▸ What the exercise asks: Reproduce the full listing below word for word, keeping every line and character as it appears.

▸ Task material:

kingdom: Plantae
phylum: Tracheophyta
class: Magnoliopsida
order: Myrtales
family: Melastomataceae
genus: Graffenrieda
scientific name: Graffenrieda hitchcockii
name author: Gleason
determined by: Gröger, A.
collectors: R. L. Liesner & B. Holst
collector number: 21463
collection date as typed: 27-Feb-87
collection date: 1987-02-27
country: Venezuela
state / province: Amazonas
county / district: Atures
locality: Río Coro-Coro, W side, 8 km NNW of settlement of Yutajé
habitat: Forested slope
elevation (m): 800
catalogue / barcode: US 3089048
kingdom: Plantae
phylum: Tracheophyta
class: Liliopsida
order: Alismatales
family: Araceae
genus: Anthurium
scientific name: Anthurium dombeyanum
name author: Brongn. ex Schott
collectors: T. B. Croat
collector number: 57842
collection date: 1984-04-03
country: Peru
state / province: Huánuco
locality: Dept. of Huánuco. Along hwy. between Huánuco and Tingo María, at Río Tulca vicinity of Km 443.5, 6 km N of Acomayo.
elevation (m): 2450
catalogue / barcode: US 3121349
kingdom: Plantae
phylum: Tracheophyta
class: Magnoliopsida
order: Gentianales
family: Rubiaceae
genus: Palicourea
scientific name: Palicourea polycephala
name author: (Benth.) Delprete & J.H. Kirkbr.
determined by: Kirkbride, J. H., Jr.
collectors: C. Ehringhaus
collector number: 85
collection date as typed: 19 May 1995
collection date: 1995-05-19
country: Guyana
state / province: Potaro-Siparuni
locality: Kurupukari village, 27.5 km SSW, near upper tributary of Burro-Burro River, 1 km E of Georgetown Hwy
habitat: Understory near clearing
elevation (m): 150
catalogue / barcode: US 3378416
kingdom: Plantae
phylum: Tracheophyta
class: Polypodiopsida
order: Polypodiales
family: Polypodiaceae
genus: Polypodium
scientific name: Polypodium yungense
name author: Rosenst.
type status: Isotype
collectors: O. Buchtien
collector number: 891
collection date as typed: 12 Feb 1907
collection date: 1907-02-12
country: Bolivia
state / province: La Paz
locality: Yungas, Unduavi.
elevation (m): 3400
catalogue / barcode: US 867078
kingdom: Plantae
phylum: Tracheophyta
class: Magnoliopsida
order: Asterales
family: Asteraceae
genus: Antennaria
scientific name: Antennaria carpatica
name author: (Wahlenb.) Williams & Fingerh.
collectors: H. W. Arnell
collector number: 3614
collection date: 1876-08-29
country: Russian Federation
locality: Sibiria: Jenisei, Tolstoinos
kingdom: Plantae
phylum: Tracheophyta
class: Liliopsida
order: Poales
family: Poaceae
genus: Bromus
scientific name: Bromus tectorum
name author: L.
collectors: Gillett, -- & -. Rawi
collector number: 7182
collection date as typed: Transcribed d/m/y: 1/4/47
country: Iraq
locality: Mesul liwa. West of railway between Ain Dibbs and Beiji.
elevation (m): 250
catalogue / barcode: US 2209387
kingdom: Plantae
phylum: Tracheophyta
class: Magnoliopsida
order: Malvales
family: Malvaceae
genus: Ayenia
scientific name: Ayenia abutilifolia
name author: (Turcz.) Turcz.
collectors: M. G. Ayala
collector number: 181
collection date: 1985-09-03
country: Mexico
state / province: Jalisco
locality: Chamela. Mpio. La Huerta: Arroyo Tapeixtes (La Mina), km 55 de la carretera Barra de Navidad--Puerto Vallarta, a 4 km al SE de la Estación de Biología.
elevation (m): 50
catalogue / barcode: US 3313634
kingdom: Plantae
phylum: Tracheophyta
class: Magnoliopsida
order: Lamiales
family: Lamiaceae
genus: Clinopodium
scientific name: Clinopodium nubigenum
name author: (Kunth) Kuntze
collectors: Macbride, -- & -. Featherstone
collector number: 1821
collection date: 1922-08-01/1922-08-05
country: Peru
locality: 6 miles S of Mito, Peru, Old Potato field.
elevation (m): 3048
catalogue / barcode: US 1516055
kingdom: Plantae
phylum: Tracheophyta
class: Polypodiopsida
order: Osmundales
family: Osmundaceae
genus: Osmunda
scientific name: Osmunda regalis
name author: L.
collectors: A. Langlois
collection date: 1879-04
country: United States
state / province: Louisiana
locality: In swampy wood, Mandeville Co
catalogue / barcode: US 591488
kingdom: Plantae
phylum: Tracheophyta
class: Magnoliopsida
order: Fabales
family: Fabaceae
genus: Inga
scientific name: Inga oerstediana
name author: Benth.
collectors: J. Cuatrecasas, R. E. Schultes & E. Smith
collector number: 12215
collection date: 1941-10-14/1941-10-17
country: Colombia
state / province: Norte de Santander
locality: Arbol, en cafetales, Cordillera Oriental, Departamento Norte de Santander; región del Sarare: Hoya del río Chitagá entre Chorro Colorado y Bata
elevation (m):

▸ Answer to this task:
kingdom: Plantae
phylum: Tracheophyta
class: Magnoliopsida
order: Myrtales
family: Melastomataceae
genus: Graffenrieda
scientific name: Graffenrieda hitchcockii
name author: Gleason
determined by: Gröger, A.
collectors: R. L. Liesner & B. Holst
collector number: 21463
collection date as typed: 27-Feb-87
collection date: 1987-02-27
country: Venezuela
state / province: Amazonas
county / district: Atures
locality: Río Coro-Coro, W side, 8 km NNW of settlement of Yutajé
habitat: Forested slope
elevation (m): 800
catalogue / barcode: US 3089048
kingdom: Plantae
phylum: Tracheophyta
class: Liliopsida
order: Alismatales
family: Araceae
genus: Anthurium
scientific name: Anthurium dombeyanum
name author: Brongn. ex Schott
collectors: T. B. Croat
collector number: 57842
collection date: 1984-04-03
country: Peru
state / province: Huánuco
locality: Dept. of Huánuco. Along hwy. between Huánuco and Tingo María, at Río Tulca vicinity of Km 443.5, 6 km N of Acomayo.
elevation (m): 2450
catalogue / barcode: US 3121349
kingdom: Plantae
phylum: Tracheophyta
class: Magnoliopsida
order: Gentianales
family: Rubiaceae
genus: Palicourea
scientific name: Palicourea polycephala
name author: (Benth.) Delprete & J.H. Kirkbr.
determined by: Kirkbride, J. H., Jr.
collectors: C. Ehringhaus
collector number: 85
collection date as typed: 19 May 1995
collection date: 1995-05-19
country: Guyana
state / province: Potaro-Siparuni
locality: Kurupukari village, 27.5 km SSW, near upper tributary of Burro-Burro River, 1 km E of Georgetown Hwy
habitat: Understory near clearing
elevation (m): 150
catalogue / barcode: US 3378416
kingdom: Plantae
phylum: Tracheophyta
class: Polypodiopsida
order: Polypodiales
family: Polypodiaceae
genus: Polypodium
scientific name: Polypodium yungense
name author: Rosenst.
type status: Isotype
collectors: O. Buchtien
collector number: 891
collection date as typed: 12 Feb 1907
collection date: 1907-02-12
country: Bolivia
state / province: La Paz
locality: Yungas, Unduavi.
elevation (m): 3400
catalogue / barcode: US 867078
kingdom: Plantae
phylum: Tracheophyta
class: Magnoliopsida
order: Asterales
family: Asteraceae
genus: Antennaria
scientific name: Antennaria carpatica
name author: (Wahlenb.) Williams & Fingerh.
collectors: H. W. Arnell
collector number: 3614
collection date: 1876-08-29
country: Russian Federation
locality: Sibiria: Jenisei, Tolstoinos
kingdom: Plantae
phylum: Tracheophyta
class: Liliopsida
order: Poales
family: Poaceae
genus: Bromus
scientific name: Bromus tectorum
name author: L.
collectors: Gillett, -- & -. Rawi
collector number: 7182
collection date as typed: Transcribed d/m/y: 1/4/47
country: Iraq
locality: Mesul liwa. West of railway between Ain Dibbs and Beiji.
elevation (m): 250
catalogue / barcode: US 2209387
kingdom: Plantae
phylum: Tracheophyta
class: Magnoliopsida
order: Malvales
family: Malvaceae
genus: Ayenia
scientific name: Ayenia abutilifolia
name author: (Turcz.) Turcz.
collectors: M. G. Ayala
collector number: 181
collection date: 1985-09-03
country: Mexico
state / province: Jalisco
locality: Chamela. Mpio. La Huerta: Arroyo Tapeixtes (La Mina), km 55 de la carretera Barra de Navidad--Puerto Vallarta, a 4 km al SE de la Estación de Biología.
elevation (m): 50
catalogue / barcode: US 3313634
kingdom: Plantae
phylum: Tracheophyta
class: Magnoliopsida
order: Lamiales
family: Lamiaceae
genus: Clinopodium
scientific name: Clinopodium nubigenum
name author: (Kunth) Kuntze
collectors: Macbride, -- & -. Featherstone
collector number: 1821
collection date: 1922-08-01/1922-08-05
country: Peru
locality: 6 miles S of Mito, Peru, Old Potato field.
elevation (m): 3048
catalogue / barcode: US 1516055
kingdom: Plantae
phylum: Tracheophyta
class: Polypodiopsida
order: Osmundales
family: Osmundaceae
genus: Osmunda
scientific name: Osmunda regalis
name author: L.
collectors: A. Langlois
collection date: 1879-04
country: United States
state / province: Louisiana
locality: In swampy wood, Mandeville Co
catalogue / barcode: US 591488
kingdom: Plantae
phylum: Tracheophyta
class: Magnoliopsida
order: Fabales
family: Fabaceae
genus: Inga
scientific name: Inga oerstediana
name author: Benth.
collectors: J. Cuatrecasas, R. E. Schultes & E. Smith
collector number: 12215
collection date: 1941-10-14/1941-10-17
country: Colombia
state / province: Norte de Santander
locality: Arbol, en cafetales, Cordillera Oriental, Departamento Norte de Santander; región del Sarare: Hoya del río Chitagá entre Chorro Colorado y Bata
elevation (m):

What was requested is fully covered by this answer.